The book I’m currently reading with my daughter at family reading time (she just finished a fictional book about a Polish immigrant girl in a mining community in the late nineteenth century) is Social Insurance: America’s Neglected Heritage and Contested Future, by Theodore Marmor, Jerry Mashaw, and John Pakutka. It’s a pretty good overview of the programs that are typically thought of (at least by the left and center-left) as social insurance in this country. Here’s what they say about recent trends in disability insurance (pp. 166–67):
“It has long been understood by those who study disability insurance that during times of economic distress, the incidence of claimed disability increases.
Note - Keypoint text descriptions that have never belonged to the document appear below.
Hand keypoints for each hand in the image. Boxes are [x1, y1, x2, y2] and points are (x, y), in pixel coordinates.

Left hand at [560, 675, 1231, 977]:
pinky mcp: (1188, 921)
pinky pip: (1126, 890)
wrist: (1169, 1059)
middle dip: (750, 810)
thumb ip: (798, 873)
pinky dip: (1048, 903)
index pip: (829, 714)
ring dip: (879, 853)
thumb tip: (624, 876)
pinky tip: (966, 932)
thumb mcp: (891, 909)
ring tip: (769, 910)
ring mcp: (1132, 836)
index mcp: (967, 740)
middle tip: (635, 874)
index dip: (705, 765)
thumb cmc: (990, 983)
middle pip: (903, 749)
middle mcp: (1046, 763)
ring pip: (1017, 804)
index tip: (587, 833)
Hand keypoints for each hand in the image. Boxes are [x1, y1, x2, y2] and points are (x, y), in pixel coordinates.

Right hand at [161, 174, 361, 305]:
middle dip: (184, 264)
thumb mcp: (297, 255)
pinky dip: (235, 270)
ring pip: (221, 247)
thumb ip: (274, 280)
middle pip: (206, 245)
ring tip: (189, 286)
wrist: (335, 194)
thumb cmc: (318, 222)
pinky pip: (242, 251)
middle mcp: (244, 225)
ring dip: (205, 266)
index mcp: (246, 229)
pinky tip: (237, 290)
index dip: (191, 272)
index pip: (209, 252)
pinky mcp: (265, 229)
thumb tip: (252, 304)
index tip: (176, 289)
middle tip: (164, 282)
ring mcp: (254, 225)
Impairments that might have been overcome during times of economic growth and high rates of employment become the basis for claims of disability. . . . As a recession drags on and jobs are not plentiful, many no doubt make the choice to see if a musculoskeletal malady or a mood disorder qualifies them for disability insurance benefits.”
In the longer term—meaning before the financial crisis—disability rates have been creeping upward. The main reasons are: (1) an aging population; (2) the slow increase in the full retirement age for Social Security, which keeps people on SSDI (as opposed to OASI) longer; and (3) the increasing frequency of musculoskeletal and mood disorder claims (e.g., depression). These are all completely normal things, unless you want to go back to the bad old days when mental illnesses like depression were not considered on pair with physical illnesses. At the margin, there is certainly fraud in the system, but in fact it’s quite hard to get disability benefits, and the standards aren’t getting any more lenient.
Sometimes the real story isn’t all that mysterious.